I could probably use one hand to count how many times it’s snowed this winter since the freak snow-dump in October. Because of this fairly mild, fairly snow-less winter, it’s all the more important that, every time it does snow, we get snow features.
At least, that’s the way I see it. And that’s why, on my way to and from an assignment in southern York County, I opted to take state roads and some other back roads instead of the interstate. (Because, as I learned in Atlanta, you don’t find feature photos if you’re driving 65-70 on an interstate.)
To make this photo, which ran as the secondary photo on today’s front, I had to make some quick turnarounds.

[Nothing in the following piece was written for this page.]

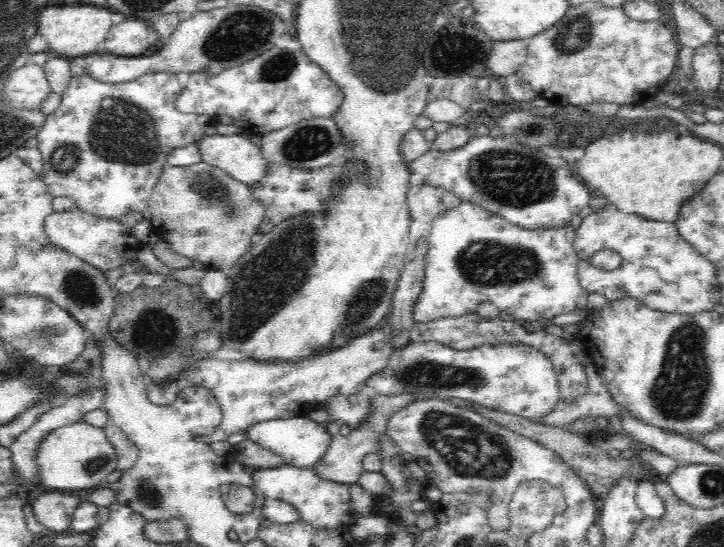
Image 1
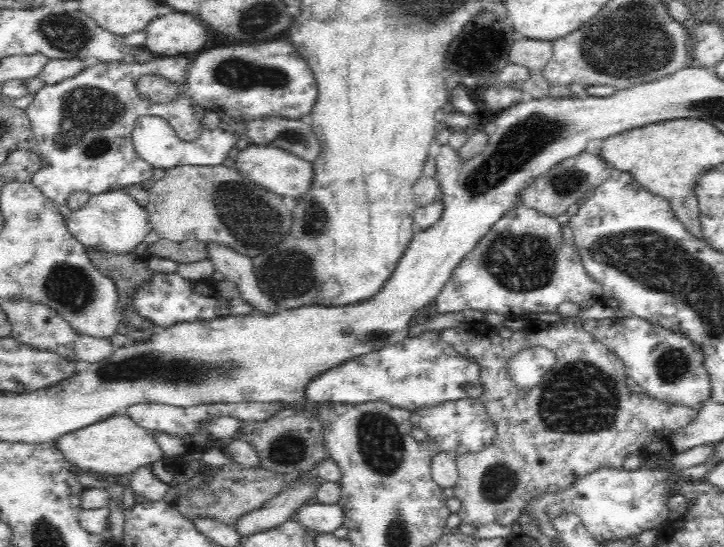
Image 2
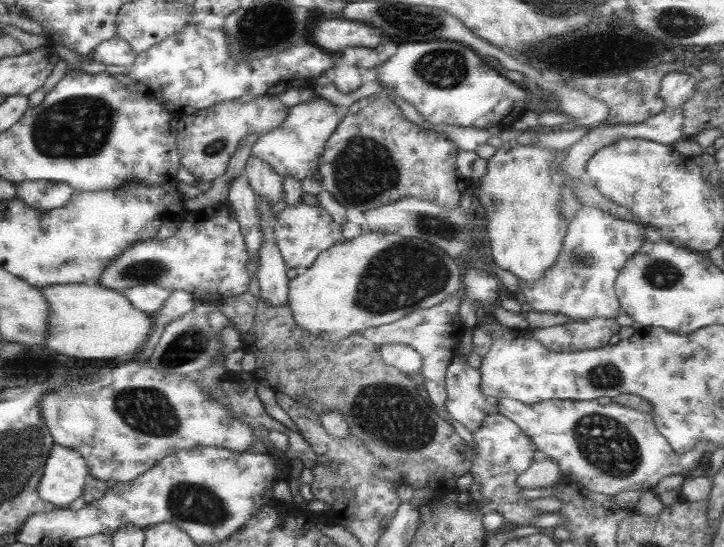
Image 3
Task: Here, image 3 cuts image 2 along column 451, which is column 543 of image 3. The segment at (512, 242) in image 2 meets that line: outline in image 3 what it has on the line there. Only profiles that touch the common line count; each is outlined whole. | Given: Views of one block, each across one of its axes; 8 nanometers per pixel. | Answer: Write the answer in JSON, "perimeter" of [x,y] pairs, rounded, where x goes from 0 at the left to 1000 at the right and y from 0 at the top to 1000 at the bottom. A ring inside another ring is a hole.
{"perimeter":[[[800,377],[782,408],[776,450],[764,484],[744,514],[715,516],[710,539],[721,537],[733,569],[782,578],[786,587],[849,583],[856,572],[848,514],[863,479],[892,441],[894,413],[858,402],[827,380]]]}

I was taking Rte 616 from Railroad up back to York when I saw this man jogging on the Heritage Rail Trail, which runs parallel to 616 for a little ways.
“Man, that’d be a great feature,” I thought to myself as I continued driving. But I was driving in the opposite direction, and parking my car and finding him — and keeping up with him — would be difficult. Especially since 616 is a two-lane road with steep embankments and no shoulders. But… he was running. In the snow. And he was wearing red. Which would contrast really well with the snow.

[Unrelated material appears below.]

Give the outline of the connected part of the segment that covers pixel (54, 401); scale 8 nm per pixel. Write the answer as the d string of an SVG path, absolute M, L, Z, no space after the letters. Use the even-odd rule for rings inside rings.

So, next chance I got, I turned onto another street, turned onto another street and turned back onto 616. After that, I wasn’t sure how or where to catch up with the man. The section of 616 on which I was driving at that time is separated from the rail trail by a long stretch of private property. I knew there was a road — Seitzville Road — coming up that intersected with the rail trail. Maybe I could park there and just stay put and wait for him… unless he’d already passed that area.
Whatever. I turned onto Seitzville and, as I pulled across the railroad tracks (which give the rail trail its name), I saw the man in red. Running toward me. I’d beat him there, but only narrowly. I parked on the other side of the tracks, jumped out of my car, waved him down, ran ahead of him, made some pictures, talked to him briefly — and then we went our separate ways.